When you get that perfectly grilled steak, it can't be burnt on the inside. It has to have a caramelization, which is different than burning. It has to be tender on the inside. It has to be seasoned; it has to rest; the temperature of the meat has to be proper. It's magic — a lot of variables. Seems easy, but it's not so easy.

Can you remember a time that you've strongly disagreed with your judges, Aarón Sánchez or Gordon Ramsay, about the execution or quality of the dish?

Happens all the time.

When was the last time?

It happens a couple times this season. I don't remember offhand, but there's some pretty good arguments coming down the pike if they haven't happened already.

What makes a good food critic, per Joe Bastianich

You are a notoriously harsh food critic, but fair. What separates a good food critic from a great food critic, in your opinion?

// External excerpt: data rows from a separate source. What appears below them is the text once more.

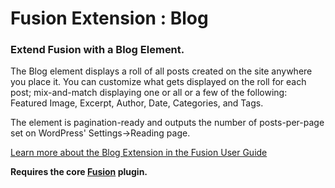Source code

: # Fusion Extension : Blog

### Extend Fusion with a Blog Element.

The Blog element displays a roll of all posts created on the site anywhere you place it. You can customize what gets displayed on the roll for each post; mix-and-match displaying one or all or a few of the following: Featured Image, Excerpt, Author, Date, Categories, and Tags.

The element is pagination-ready and outputs the number of posts-per-page set on WordPress' Settings->Reading page.

[Learn more about the Blog Extension in the Fusion User Guide](http://agencydominion.helpscoutdocs.com/article/52-blog)

**Requires the core [Fusion](https://wordpress.org/plugins/fusion/) plugin.**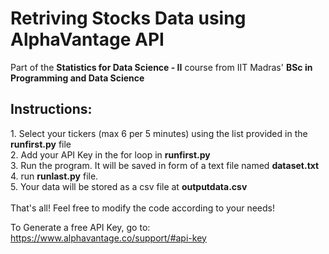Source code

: # Retriving Stocks Data using AlphaVantage API
Part of the **Statistics for Data Science - II** course from IIT Madras' **BSc in Programming and Data Science**

<h2>Instructions:</h2>
1. Select your tickers (max 6 per 5 minutes) using the list provided in the <b>runfirst.py</b> file<br>
2. Add your API Key in the for loop in <b>runfirst.py</b><br>
3. Run the program. It will be saved in form of a text file named <b>dataset.txt</b><br>
4. run <b>runlast.py</b> file.<br>
5. Your data will be stored as a csv file at <b>outputdata.csv</b><br>
<br>
That's all! Feel free to modify the code according to your needs! 

To Generate a free API Key, go to: https://www.alphavantage.co/support/#api-key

You have to have a real, profound knowledge of lots of cuisines [and] standards of seasoning. You have to know what the exemplary dish is. That's something that is not always easy to do. I've been eating professionally for all my life — I'm 55 years old. That life experience gives me the advantage of being able to critique people in a fair and balanced way because I have all those palate memories.

This season, we've been introduced to the immunity pin, which will likely up the team spirit considerably. If you had to introduce another twist to the show next season, can you think of what it would be?

We're thinking about that now. That's our job. I can't tell you that yet — that's got to be a surprise.

Season 13 of "MasterChef: United Tastes of America" sees Gordon Ramsay, acclaimed chef Aarón Sánchez, and renowned restaurateur Joe Bastianich return for the ultimate cook-off, as the top home cooks from four parts of America (West, Northeast, Midwest, and South) battle it out for their region. Tune into the next episode on Wednesday, July 12, at 8 p.m. ET.

This interview has been edited for clarity.